DESCRIPTION OF THE TASK => Exclude all pictures, then restate the entries below word for word.

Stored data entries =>
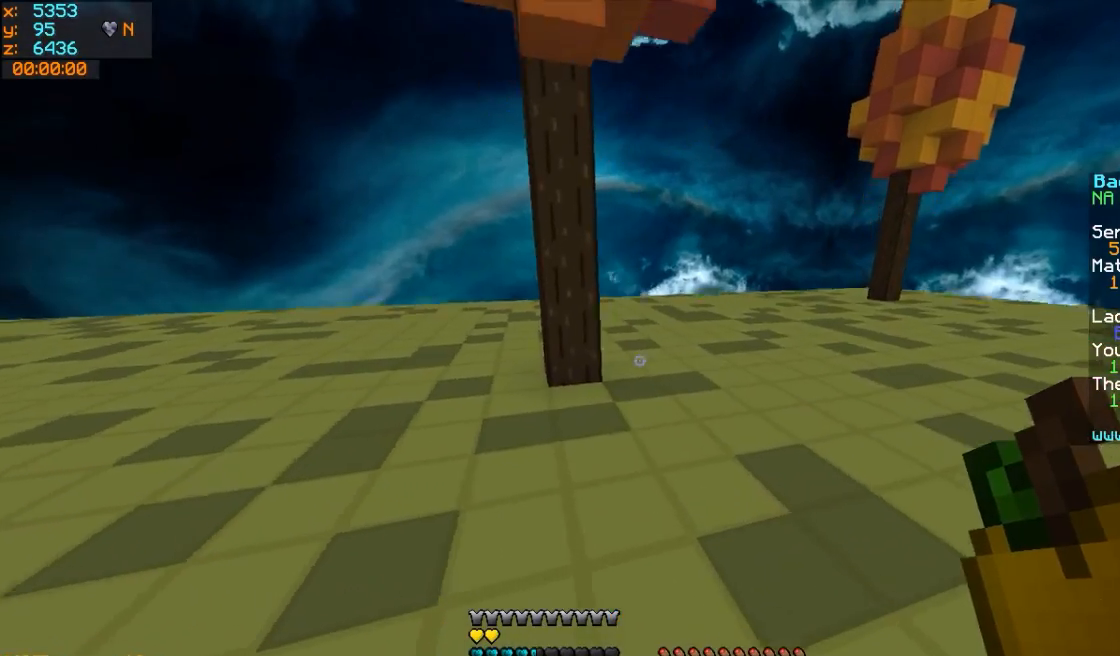
{"keys": ["d", "w"], "mouse": [], "events": [[417, "d", "down"]]}
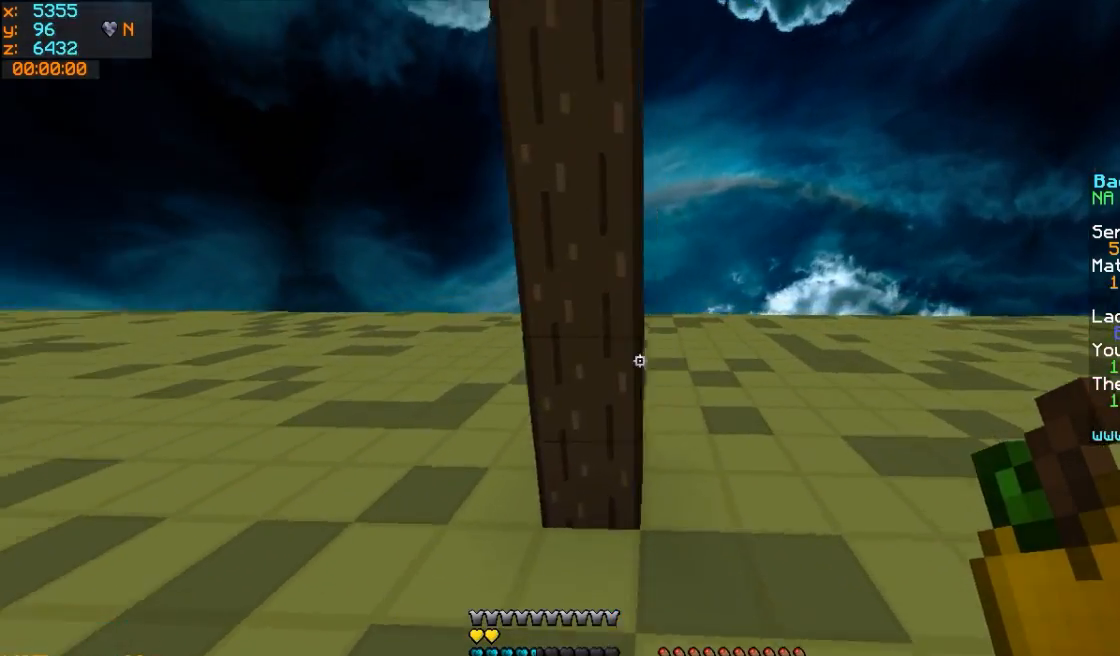
{"keys": ["d", "w"], "mouse": ["right"], "events": [[17, "d", "up"], [117, "d", "down"], [267, "mouse_left", "down"], [317, "mouse_right", "down"], [417, "mouse_left", "up"]]}
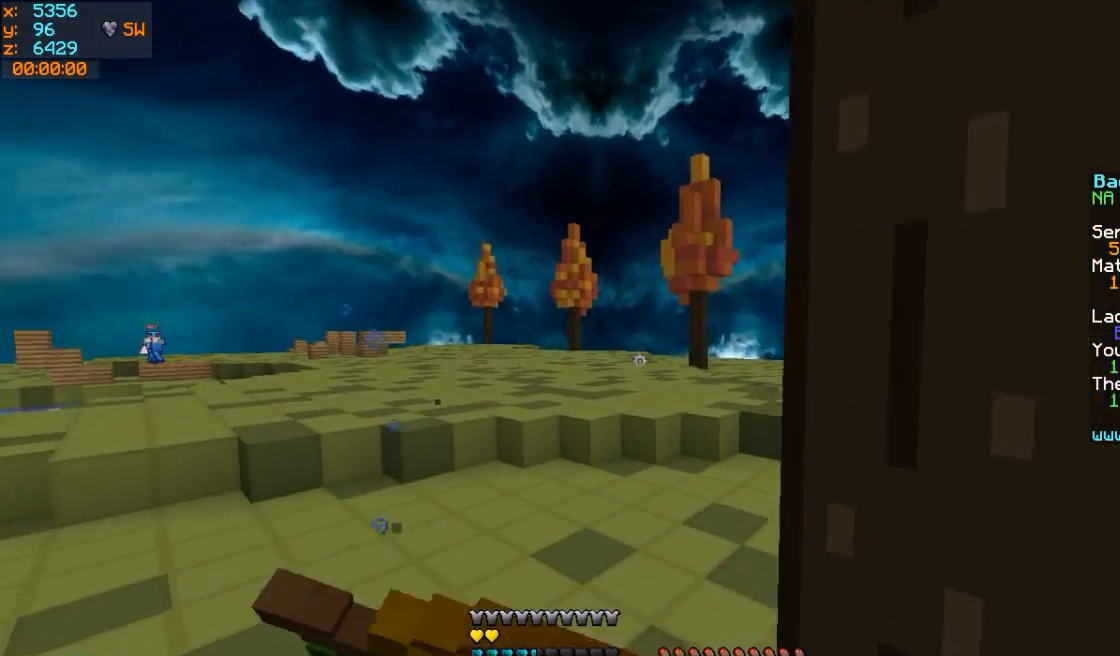
{"keys": ["d", "w"], "mouse": ["right"], "events": [[17, "mouse_left", "down"], [67, "w", "up"], [117, "mouse_left", "up"], [117, "w", "down"], [217, "mouse_left", "down"], [317, "mouse_left", "up"], [417, "mouse_left", "down"], [467, "mouse_left", "up"]]}
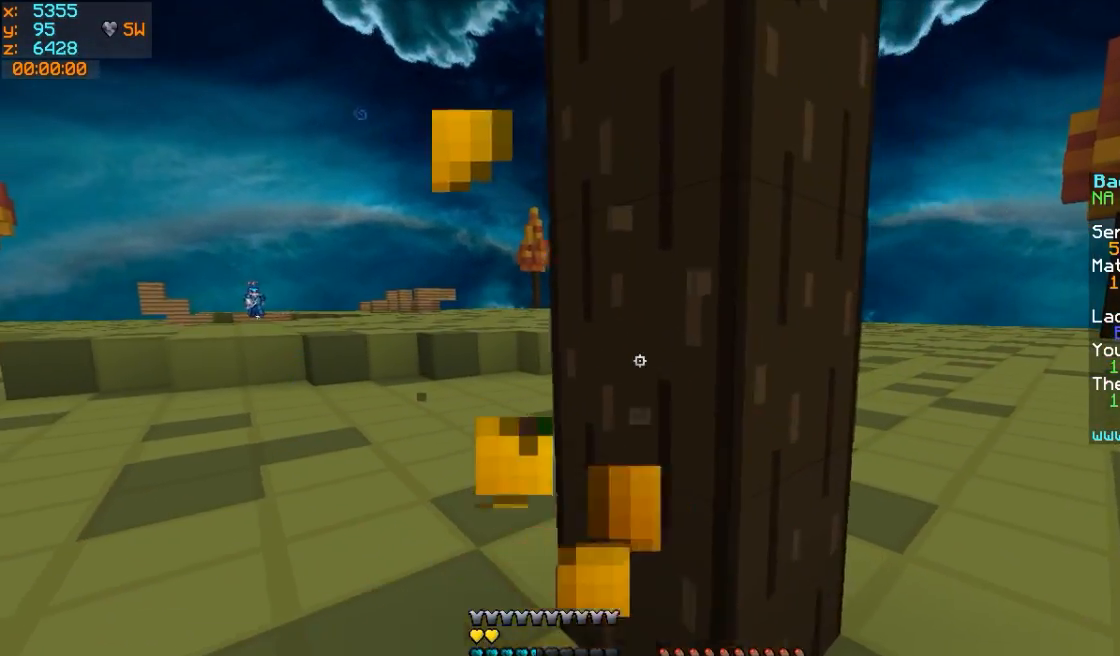
{"keys": ["d", "w"], "mouse": ["right"], "events": [[167, "mouse_left", "down"], [267, "mouse_left", "up"], [367, "mouse_left", "down"], [467, "mouse_left", "up"]]}
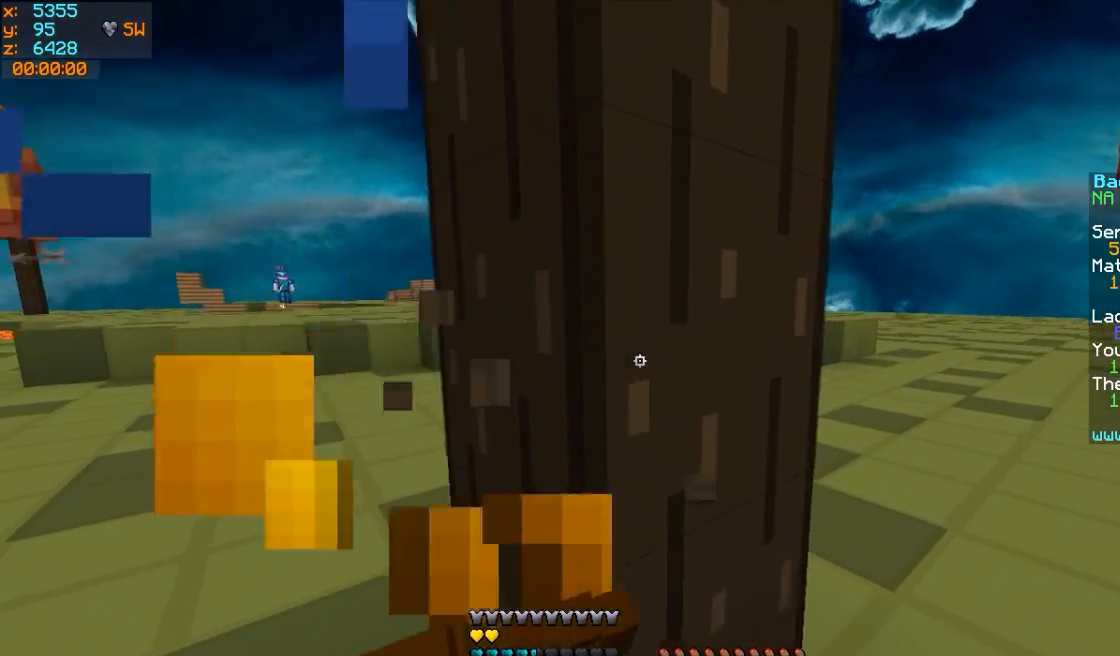
{"keys": ["d", "w"], "mouse": ["right"], "events": [[117, "mouse_left", "down"], [217, "mouse_left", "up"], [317, "mouse_left", "down"], [417, "mouse_left", "up"]]}
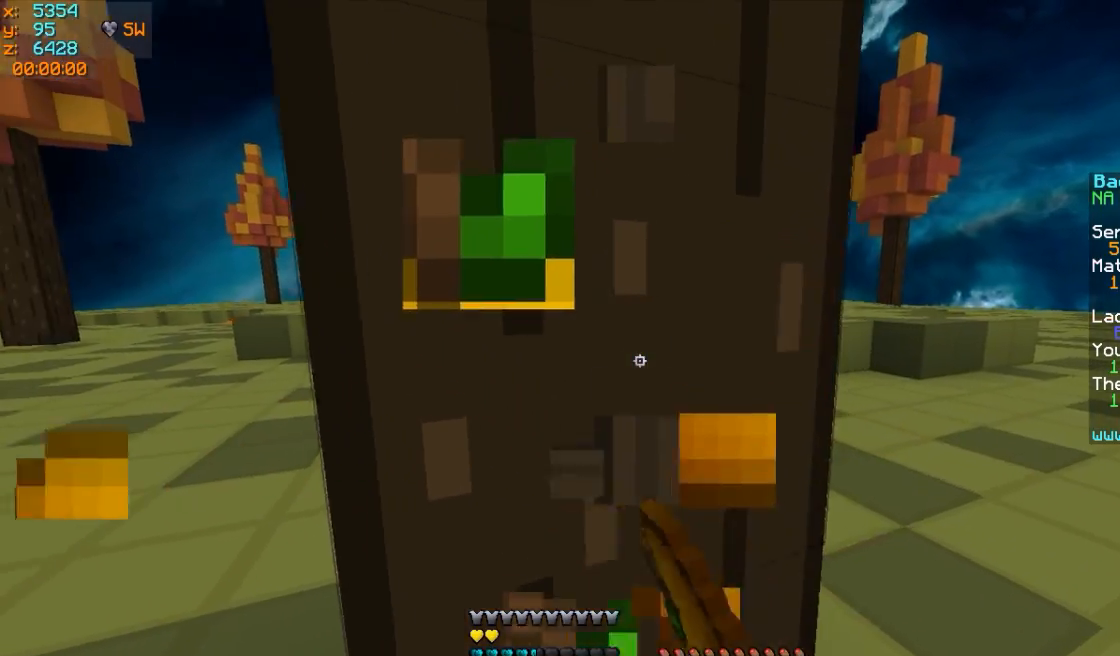
{"keys": ["d", "w"], "mouse": [], "events": [[67, "mouse_left", "down"], [217, "mouse_left", "up"], [217, "mouse_right", "up"]]}
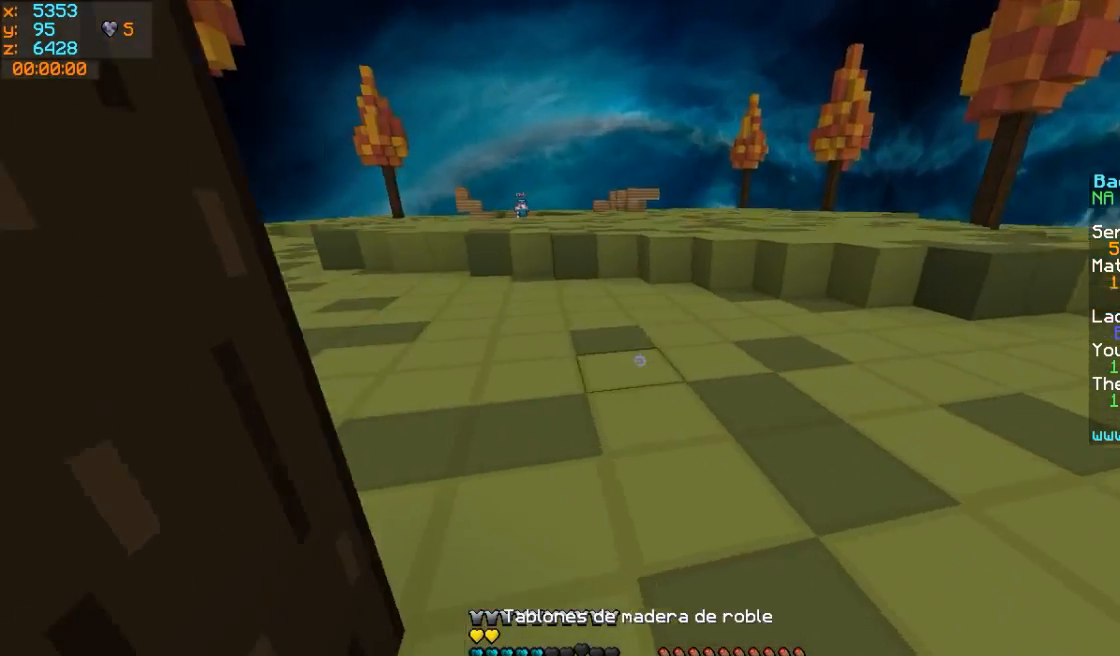
{"keys": ["s"], "mouse": ["right"], "events": [[17, "d", "up"], [67, "mouse_right", "down"], [117, "d", "down"], [167, "w", "up"], [267, "s", "down"], [367, "mouse_right", "up"], [417, "d", "up"], [467, "mouse_right", "down"]]}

YOUR SOLUTION =>
{"keys": ["d", "w"], "mouse": [], "events": [[417, "d", "down"]]}
{"keys": ["d", "w"], "mouse": ["right"], "events": [[17, "d", "up"], [117, "d", "down"], [267, "mouse_left", "down"], [317, "mouse_right", "down"], [417, "mouse_left", "up"]]}
{"keys": ["d", "w"], "mouse": ["right"], "events": [[17, "mouse_left", "down"], [67, "w", "up"], [117, "mouse_left", "up"], [117, "w", "down"], [217, "mouse_left", "down"], [317, "mouse_left", "up"], [417, "mouse_left", "down"], [467, "mouse_left", "up"]]}
{"keys": ["d", "w"], "mouse": ["right"], "events": [[167, "mouse_left", "down"], [267, "mouse_left", "up"], [367, "mouse_left", "down"], [467, "mouse_left", "up"]]}
{"keys": ["d", "w"], "mouse": ["right"], "events": [[117, "mouse_left", "down"], [217, "mouse_left", "up"], [317, "mouse_left", "down"], [417, "mouse_left", "up"]]}
{"keys": ["d", "w"], "mouse": [], "events": [[67, "mouse_left", "down"], [217, "mouse_left", "up"], [217, "mouse_right", "up"]]}
{"keys": ["s"], "mouse": ["right"], "events": [[17, "d", "up"], [67, "mouse_right", "down"], [117, "d", "down"], [167, "w", "up"], [267, "s", "down"], [367, "mouse_right", "up"], [417, "d", "up"], [467, "mouse_right", "down"]]}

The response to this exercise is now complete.